Take, for instance, Professor Matthew Stephenson’s Global Anticorruption Blog. Stephenson ’03 launched the blog—which covers law, social science and policy—in 2014. Nudged along with mentorship from Goldsmith, Stephenson has built a highly respected blog with more than 7,000 email subscribers and more than 10,000 readers in any given month. ...

Professor Intisar Rabb says that her desire to share diverse viewpoints was a key reason she launched SHARIAsource, a blog she describes as “a SCOTUSblog for Islamic law.” ...

The idea of becoming a trusted resource was also what drove Professor Benjamin Sachs to launch the On Labor blog in 2013. He was eager to reach an audience of academics, policymakers, decision-makers, and practitioners through his blog, which covers workers, unions, and politics. ...

This type of real-time intellectual processing may be one of the biggest benefits of these platforms. While few would describe any of the blogs as “freewheeling,” there is a stronger culture of risk-taking in blogs than in more traditional venues for publishing scholarship. Several of the faculty members use the blogs as a teaching tool, and students often contribute substantive analytical posts. Students learn from the feedback they get not just from their classmates and professor, but from outside readers as well. While the arguments in blogs may start out less formed than those in a journal article or op-ed, the ensuing discussion can help sharpen salient points, advance conversation and open up alternative points of view. ...

While all of the faculty are quick to say that their blogs don’t—and won’t—replace their work for law reviews or newspaper op-ed pages, they also say that it’s easy to see the advantages of a forum like blogging. Increasingly, being part of the blogging community, whether leading the charge as a blog founder or contributing to the many specialized blogs in the field, is considered a valuable endeavor in its own right. “Many scholars are interested in doing this type of work now, because the audience and impact per word are large compared to traditional academic work,” says Goldsmith.

Legal Education | Permalink


Are we thinking that giving an even wider audience and more influence to the already cognitive-elite is a good thing? Seriously?

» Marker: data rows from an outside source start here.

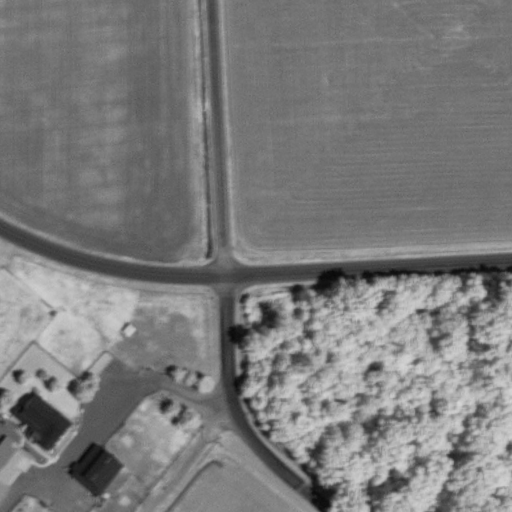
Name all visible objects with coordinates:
road: (221, 191)
road: (4, 231)
road: (257, 273)
road: (130, 385)
building: (40, 420)
road: (267, 456)
road: (188, 461)
building: (11, 463)
building: (98, 470)
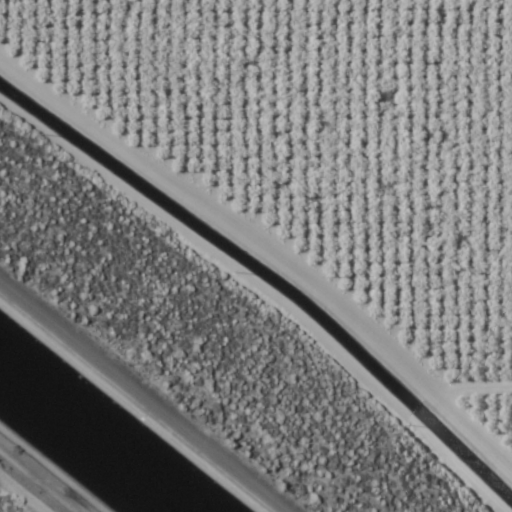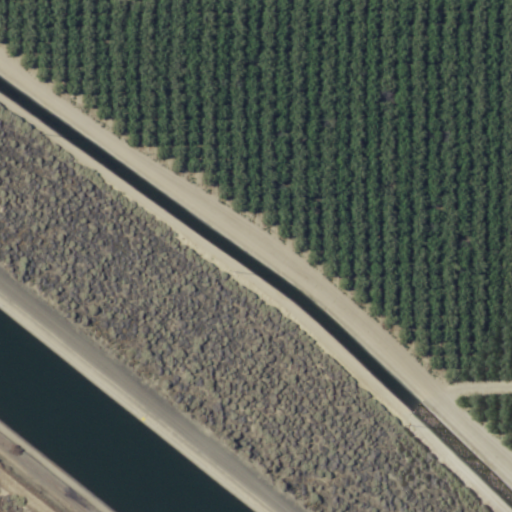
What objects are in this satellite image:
road: (45, 476)
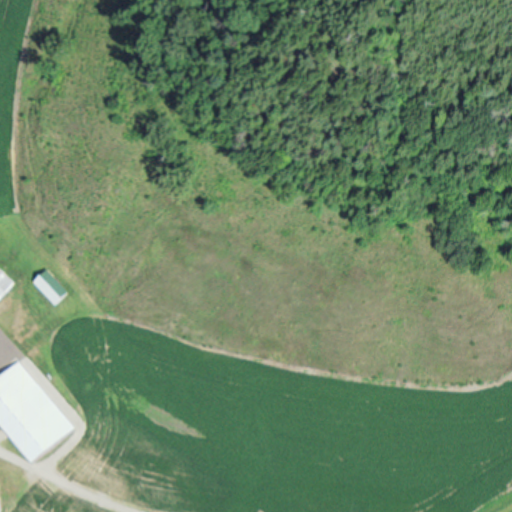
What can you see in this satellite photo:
building: (4, 282)
building: (49, 286)
building: (30, 411)
building: (0, 488)
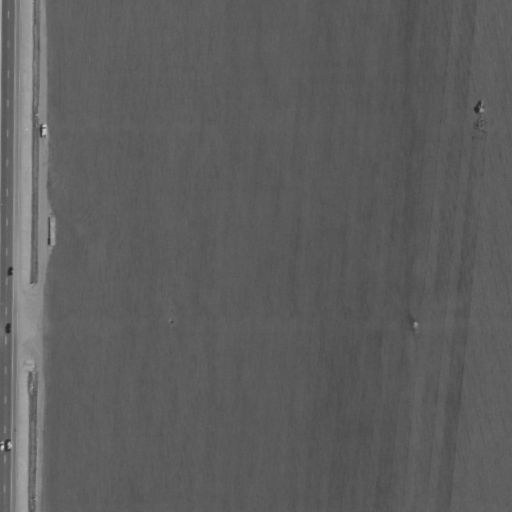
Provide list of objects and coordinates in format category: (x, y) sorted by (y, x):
crop: (255, 255)
road: (4, 256)
road: (2, 335)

Posted by: ruralcounsel | Mar 6, 2019 8:35:53 AM

Great job, professors! Although, value-per-word versus law reviews is *not* a high bar. At 10-20 words each, @SoCalTaxProf's 18,200 tweets work out to only 10-20 decidedly-under-limit law review articles. Considered another way, each one need only match up to a footnote!

And the peanut gallery can actually add value (or at least an occasional smile) down in this comments section, rather than the editor's desk.